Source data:
— BEGIN —
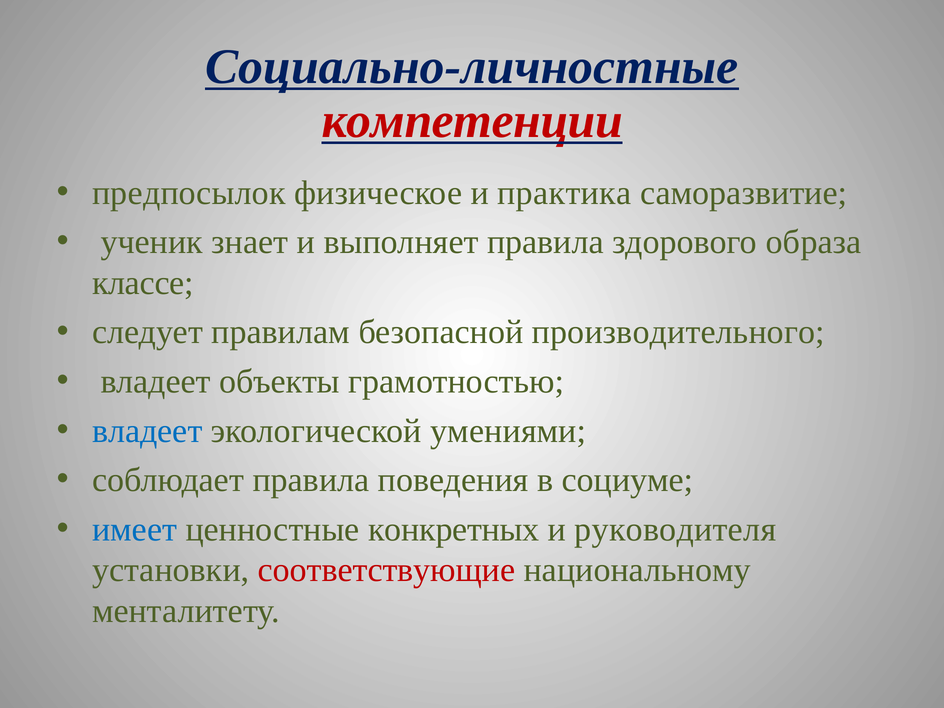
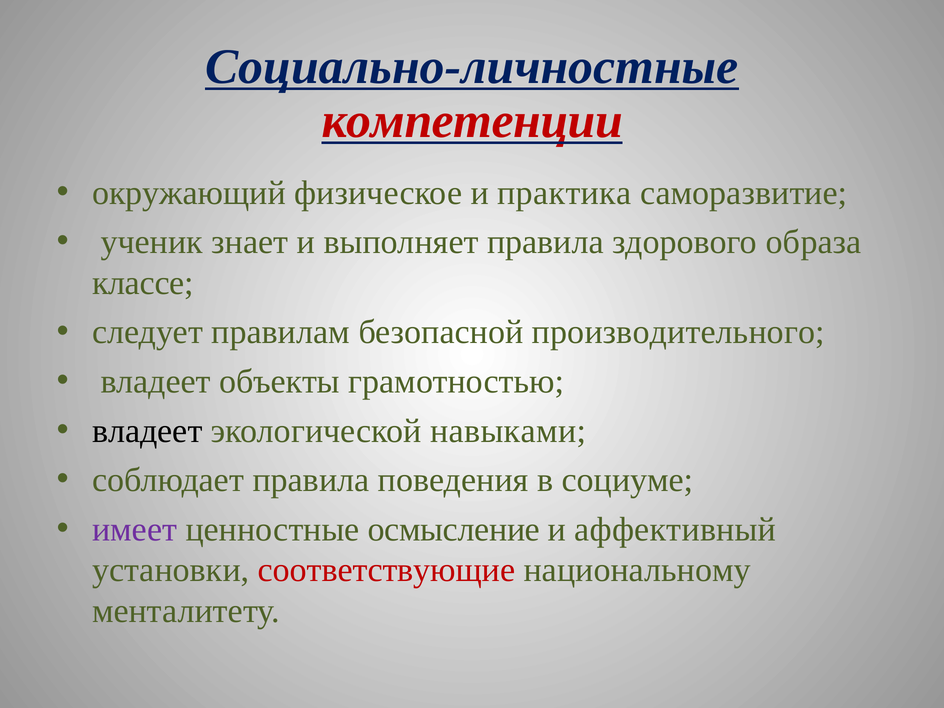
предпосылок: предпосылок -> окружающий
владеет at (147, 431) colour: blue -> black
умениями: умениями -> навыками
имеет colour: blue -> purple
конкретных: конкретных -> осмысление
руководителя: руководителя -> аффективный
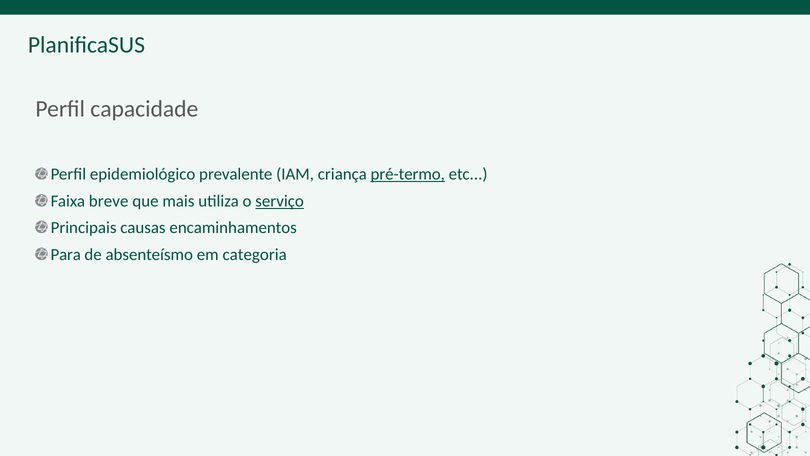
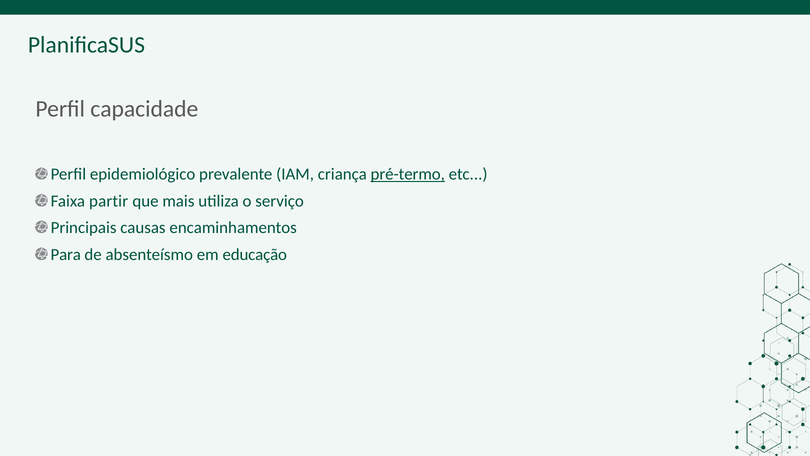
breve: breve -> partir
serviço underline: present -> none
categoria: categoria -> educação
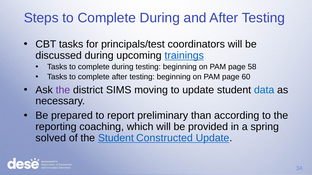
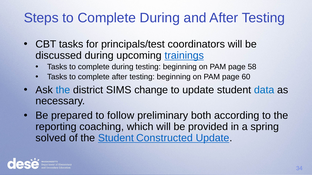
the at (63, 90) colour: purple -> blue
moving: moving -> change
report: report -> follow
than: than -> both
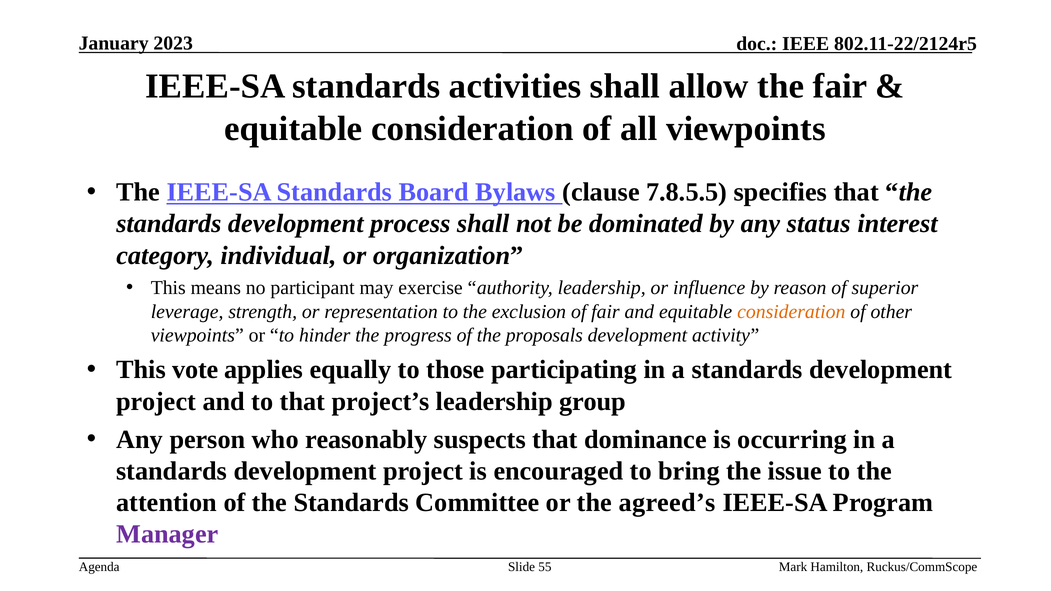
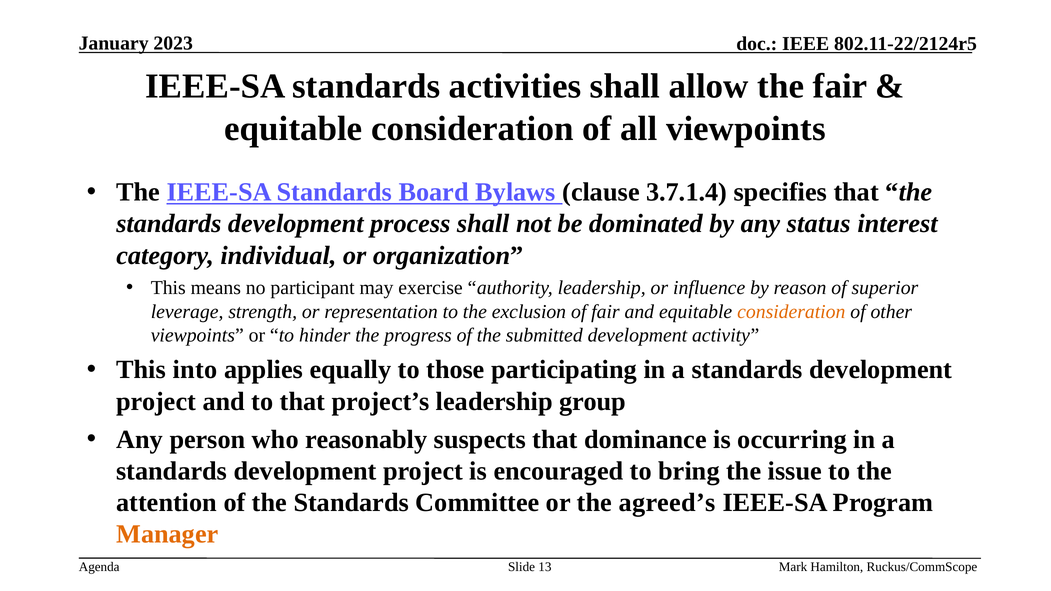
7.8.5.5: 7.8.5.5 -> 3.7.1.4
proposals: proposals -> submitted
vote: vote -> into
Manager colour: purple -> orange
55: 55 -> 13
— END —
» WHAT YOU WILL DO:
Please repeat every line of the difference lists in the source data above, character for character, leaving out the pictures.

» OUTPUT OF THE TASK:
предпосылок: предпосылок -> окружающий
владеет at (147, 431) colour: blue -> black
умениями: умениями -> навыками
имеет colour: blue -> purple
конкретных: конкретных -> осмысление
руководителя: руководителя -> аффективный
breve: breve -> partir
serviço underline: present -> none
categoria: categoria -> educação
the at (63, 90) colour: purple -> blue
moving: moving -> change
report: report -> follow
than: than -> both
7.8.5.5: 7.8.5.5 -> 3.7.1.4
proposals: proposals -> submitted
vote: vote -> into
Manager colour: purple -> orange
55: 55 -> 13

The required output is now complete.